Las religiones intentan explicar al hombre qué hay en el más allá. En una oportunidad le pregunté a un sacerdote católico qué era el cielo, y este me dijo: "Es allá arriba, la eternidad", "El cielo a diez mil pies de altura no es de mi agrado, le respondí, hace 50 grados bajo cero"; "pero es la gloria", retrucó el curita. "La Gloria era una amiga, y no me figuraba una eternidad con ella". Me dijo, "es la visión de Dios", y no pude entender nada. En la Carta a los Corintios, el apóstol Pablo dice que fue arrebatado al tercer cielo, pero cuando se refiere a la sabiduría de Dios y a su experiencia en el cielo solo atina a citar las antiguas escrituras: "Ni ojo vio, ni oído oyó, ni por mente humana han pasado las cosas que Dios ha preparado para los que lo aman" (1Cor 2,9); en definitiva, no nos dijo nada. Sin embargo, creo en la vida eterna, porque nuestras ansias de amar, de vivir, de conocer, de trascender, no pueden agotarse en la destrucción del cuerpo. Los setenta u ochenta años de vida sobre la tierra, tal vez los cien, no representan nada frente a los miles y miles de años de la presencia del hombre en ella.

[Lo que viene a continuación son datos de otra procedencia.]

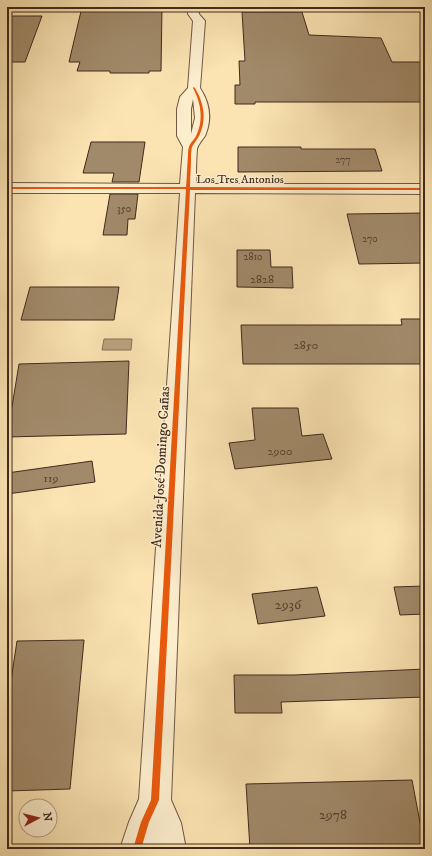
<svg xmlns="http://www.w3.org/2000/svg" width="432" height="856" font-family="'IM FELL DW Pica',serif">
<style>
.water{fill:#bba47f;stroke:#8a7358}
.building{fill:#a18a6a;stroke:#402a1d}
.lines{fill:none;stroke-linecap:round;stroke-linejoin:round}
.minor-casing{stroke:#6f5842;stroke-width:2}
.minor{fill:#fcedcd;fill-rule:evenodd}
.cycleway-casing{stroke:#fcedcd;stroke-width:3}
.cycleway{fill:#e8590c;fill-rule:evenodd}
.labels{text-anchor:middle;dominant-baseline:central;stroke-width:3;stroke-linejoin:round;paint-order:stroke}
.far-number-label{font-size:10px;fill:#584230}
.far-street-label{font-size:12px;fill:#402a1d;stroke:#fcedcd}
.number-label{font-size:12px;fill:#584230}
.street-label{font-size:14px;fill:#402a1d;stroke:#fcedcd}
.near-number-label{font-size:14px;fill:#584230}
</style>
<rect width="100%" height="100%" fill="#fbe3b2"/>
<filter id="stains"><feTurbulence type="fractalNoise" baseFrequency=".005" numOctaves="4"/><feColorMatrix values="0 0 0 0 .2 0 0 0 0 .09 0 0 0 0 .02 0 0 0 .5 -.17"/></filter>
<radialGradient id="worn" r=".72"><stop offset=".6" stop-color="#630" stop-opacity="0"/><stop offset="1" stop-color="#630" stop-opacity=".3"/></radialGradient>
<path class="water" d="M104,339H132L131,350H102Z"/>
<path class="building" d="M82,7H162L161,71H149V73H110V71H77L80,62H69Z
M242,12H302L309,35L381,38L392,62H425V102H255V104H235V85H240L239,61H245Z
M7,16H42L25,62H7Z
M91,142H145L139,182H112L114,173H83Z
M238,147H301V149H375L382,171L238,172Z
M110,194H138L135,219H128L127,235H103Z
M425,213V263L359,264L347,214Z
M237,250H270L271,267H292L293,288L237,287Z
M30,287H119L114,320H21Z
M401,319H425V364H243L241,325H402Z
M129,361L126,434L7,437L19,364Z
M252,408H298L302,436L323,434L332,459L235,469L229,443L255,440Z
M92,461L95,482L7,494V473Z
M425,586V614L400,615L394,587Z
M317,587L325,616L258,624L252,594Z
M84,640L70,789L7,791V707L17,641Z
M425,669V697L281,702L282,713H235L234,675H294Z
M412,780L425,849H250L246,784Z"/>
<g class="lines">
<defs>
<path id="minor" d="M188,7H198L199,14L205,21L200,88C210,103 212,120 205,136C202,140 198,145 197,149C196,160 196,172 196,184H425V194L195,193L171,800L181,823L186,849H120L129,822L139,799L180,193H7V183L180,184L183,147L177,136V109L180,97L188,88L193,21L188,14ZM193,99L195,118L191,134V109Z"/>
</defs>
<use href="#minor" class="minor-casing"/>
<use href="#minor" class="minor"/>
<defs>
<path id="cycleway" d="M193,87L195,88C204,103 207,120 199,136C197,140 194,143 192,147C191,150 191,155 191,159C191,168 190,178 190,187L425,188V190H190L159,800L149,822L141,849H133L141,822L151,800L186,189H7V187H186C187,177 187,166 188,156C188,153 188,149 189,147C190,143 194,140 196,136C204,120 201,103 193,88Z"/>
</defs>
<use href="#cycleway" class="cycleway-casing"/>
<use href="#cycleway" class="cycleway"/>
</g>
<g class="labels">
<g class="far-number-label">
<text x="343" y="160">277</text>
<text x="124" y="209">350</text>
<text x="370" y="239">270</text>
<text x="253" y="257">2810</text>
</g>
<g class="far-street-label">
<text x="240" y="179">Los Tres Antonios</text>
</g>
<g class="number-label">
<text x="262" y="279">2828</text>
<text x="306" y="345">2850</text>
<text x="280" y="451">2900</text>
<text x="51" y="478">119</text>
</g>
<g class="street-label">
<text transform="translate(161 467) rotate(-87)">Avenida José Domingo Cañas</text>
</g>
<g class="near-number-label">
<text x="288" y="605">2936</text>
<text x="333" y="815">2978</text>
</g>
</g>
<rect width="432" height="856" fill="none" stroke="#fbe3b2" stroke-width="24"/>
<rect x="8" y="8" width="416" height="840" fill="none" stroke="#402a1d" stroke-width="2"/>
<rect x="12" y="12" width="408" height="832" fill="none" stroke="#402a1d"/>
<g transform="translate(38 818) rotate(83)"><circle r="19" fill="#fcedcd" stroke="#b19f87"/>
<path d="M0-3L7 15L0 10L-7 15Z" fill="#8f2418"/>
<text y="-6" font-size="11" font-weight="bold" text-anchor="middle" fill="#402a1d">N</text>
</g>
<rect width="100%" height="100%" filter="url(#stains)"/>
<rect width="100%" height="100%" fill="url(#worn)"/>
</svg>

Cualquier creencia que ofrezca eternidad debe saber que ese camino pasa por la tierra, y que la eternidad no se puede comprar con dinero o riquezas, sino que se conquista con actitudes de justicia y solidaridad, con misericordia y ternura; al fin y al cabo, en la muerte nos igualamos. El hombre, a lo largo de la historia y en las diferentes culturas, ha intentado estigmatizar a la muerte, con burlas como Halloween, con rituales esotéricos, con ritos religiosos, y algunos más audaces han pretendido interactuar con los muertos. Científicamente, nada está probado.

Para los creyentes, la fe nos da la esperanza de que no todo termina bajo la tierra, o en un mausoleo, o en un crematorio. El camino a la eternidad abre un espacio de esperanza y consuelo, donde el duelo juega un rol fundamental. Es una experiencia primordial para quien se relaciona, ama, se apega afectivamente y debe decir adiós. La muerte, para el que el muere, lo pone desnudo frente a la existencia, sin llevarse absolutamente nada material. "Nunca vi un camión de mudanzas detrás de un cortejo fúnebre", afirmó el papa Francisco. Nadie, en el día de su propia muerte, pudo ni podrá decirnos a dónde va.